I'm not exactly sure if this is normal or if anyone else has felt the same way but ever since I can remember, I have always felt as if there is someone there watching me, following me, and listening to me (even when I am thinking a thought).
I have never in my life been able to get dressed/undressed without wrapping a towel around me or finding some awkward way to get my clothes on/off without getting completely naked, solely due to the strong feeling that someone is watching me.
I also will frequently shower in the dark because I am certain that there is something watching me. I also try to blank my mind as well, because I feel like I am being hacked almost, as if someone knows what I am thinking about. I also feel followed. If you have ever been endlessly followed by a dog with severe separation anxiety, this is similar, except there is no one there of course. I cannot pin point a time where I DIDN'T feel this way as it has literally been my whole life, I have just always thought it was normal, up until now that is.

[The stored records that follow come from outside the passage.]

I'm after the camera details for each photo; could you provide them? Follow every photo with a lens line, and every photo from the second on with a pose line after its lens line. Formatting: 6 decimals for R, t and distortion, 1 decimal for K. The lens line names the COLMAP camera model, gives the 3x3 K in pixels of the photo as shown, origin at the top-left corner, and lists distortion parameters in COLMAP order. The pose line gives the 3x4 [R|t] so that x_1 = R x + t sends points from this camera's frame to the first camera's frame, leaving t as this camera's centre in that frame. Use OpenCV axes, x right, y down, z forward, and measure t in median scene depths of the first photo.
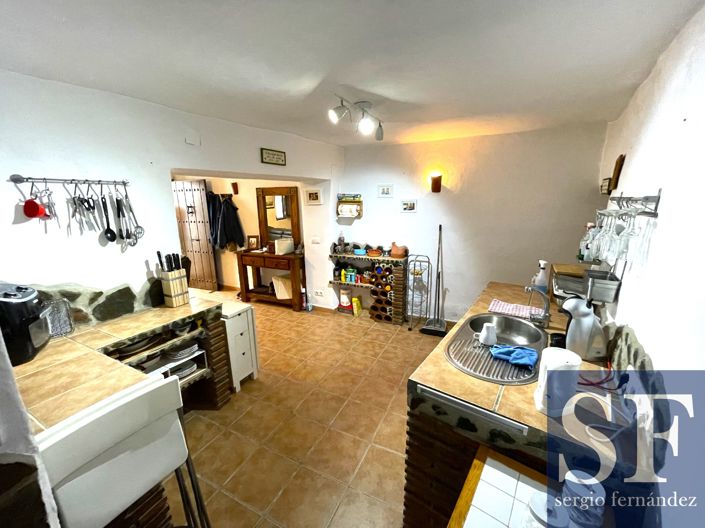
lens RADIAL K [[282.9, 0, 351.0], [0, 282.9, 264.5], [0, 0, 1]] dist [0.000470, -0.000407]
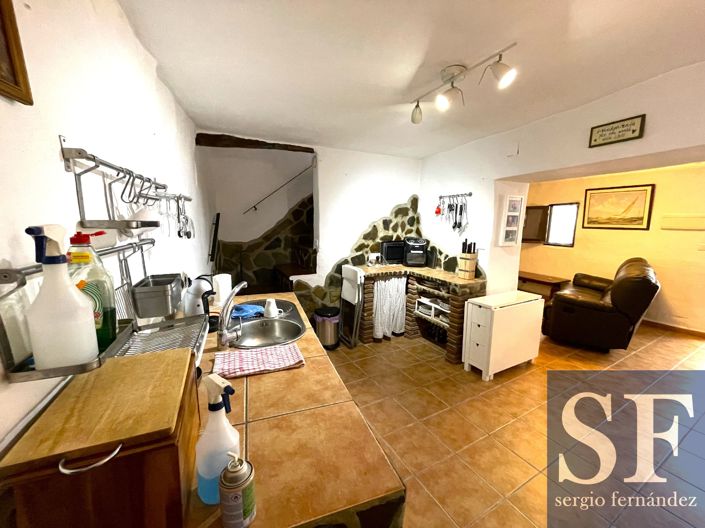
lens RADIAL K [[282.9, 0, 352.0], [0, 282.9, 262.1], [0, 0, 1]] dist [0.000470, -0.000407]
pose [[-0.572164, 0.127218, -0.810212, 0.950955], [-0.187507, 0.941439, 0.280239, -0.251009], [0.798417, 0.312263, -0.514803, 1.414417]]
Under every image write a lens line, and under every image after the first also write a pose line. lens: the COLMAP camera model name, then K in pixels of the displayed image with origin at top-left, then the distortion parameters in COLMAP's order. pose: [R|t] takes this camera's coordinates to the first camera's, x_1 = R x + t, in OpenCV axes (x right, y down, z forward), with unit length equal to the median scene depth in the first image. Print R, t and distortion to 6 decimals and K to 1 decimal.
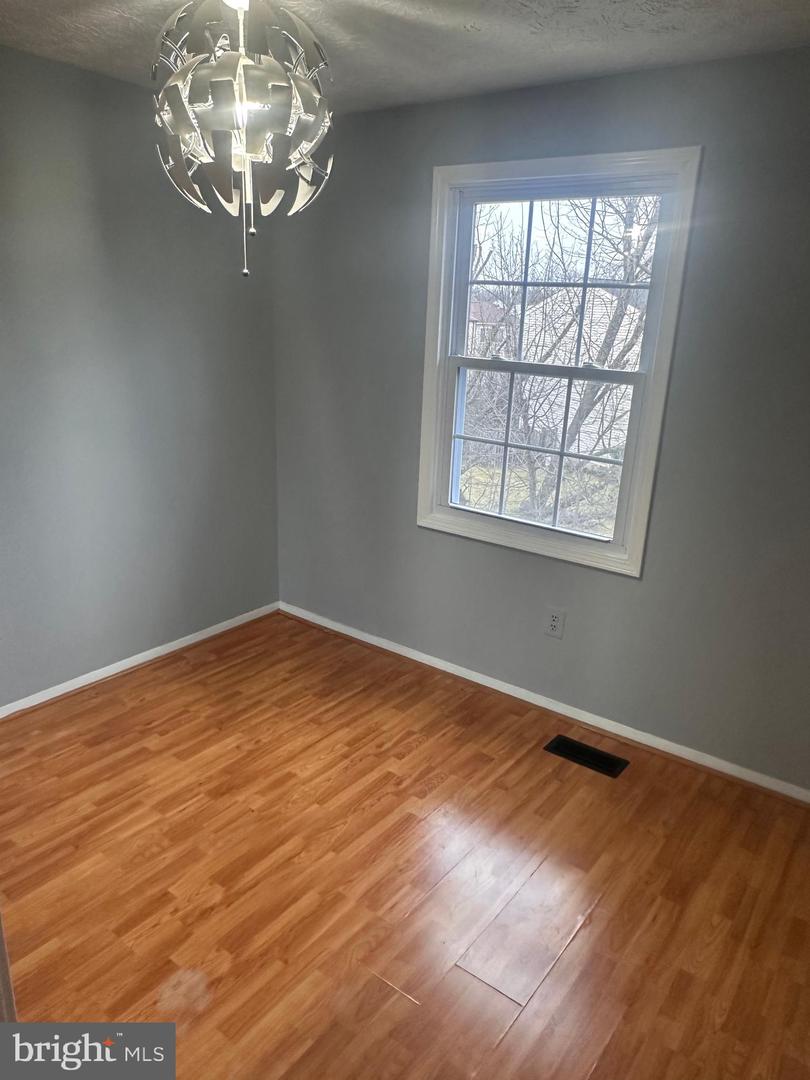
lens RADIAL K [[756.5, 0, 405.0], [0, 756.5, 540.0], [0, 0, 1]] dist [-0.031383, 0.008331]
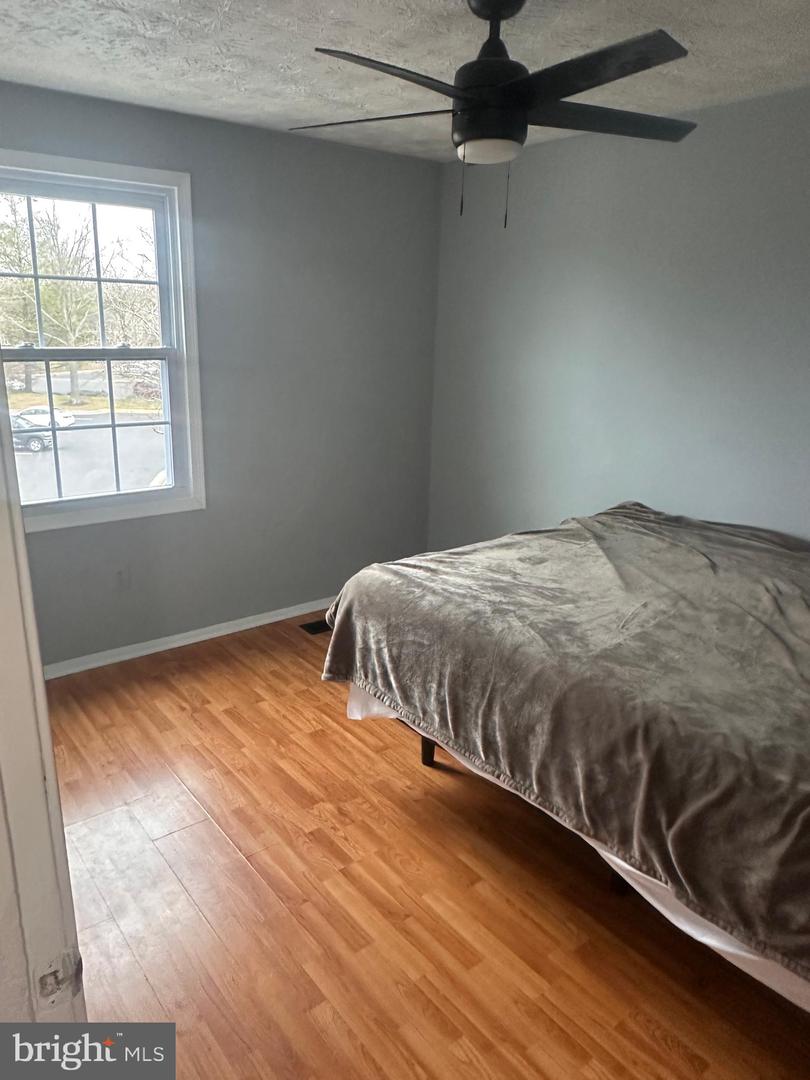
lens RADIAL K [[756.5, 0, 405.0], [0, 756.5, 540.0], [0, 0, 1]] dist [-0.031383, 0.008331]
pose [[0.233425, -0.306960, 0.922653, -0.935960], [0.277760, 0.930379, 0.239259, -0.130551], [-0.931859, 0.200428, 0.302435, 0.347898]]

I have never felt threatened or scared, just awkward and as if my personal space is being invaded.
I have had many spirits come and go over the years, however I have not had any visitors since 2010 (with the exception of my being watched - if that is what's going on here).
I should also add that I am not a paranoid person, and do not suffer from serious mental disorders that list paranoia as a symptom.
I would greatly appreciate any feedback or answers as to what is going on, and if there is anyway I can get rid of whatever is causing this, or at least, put my mind at ease so that I can finally get dressed like a normal person.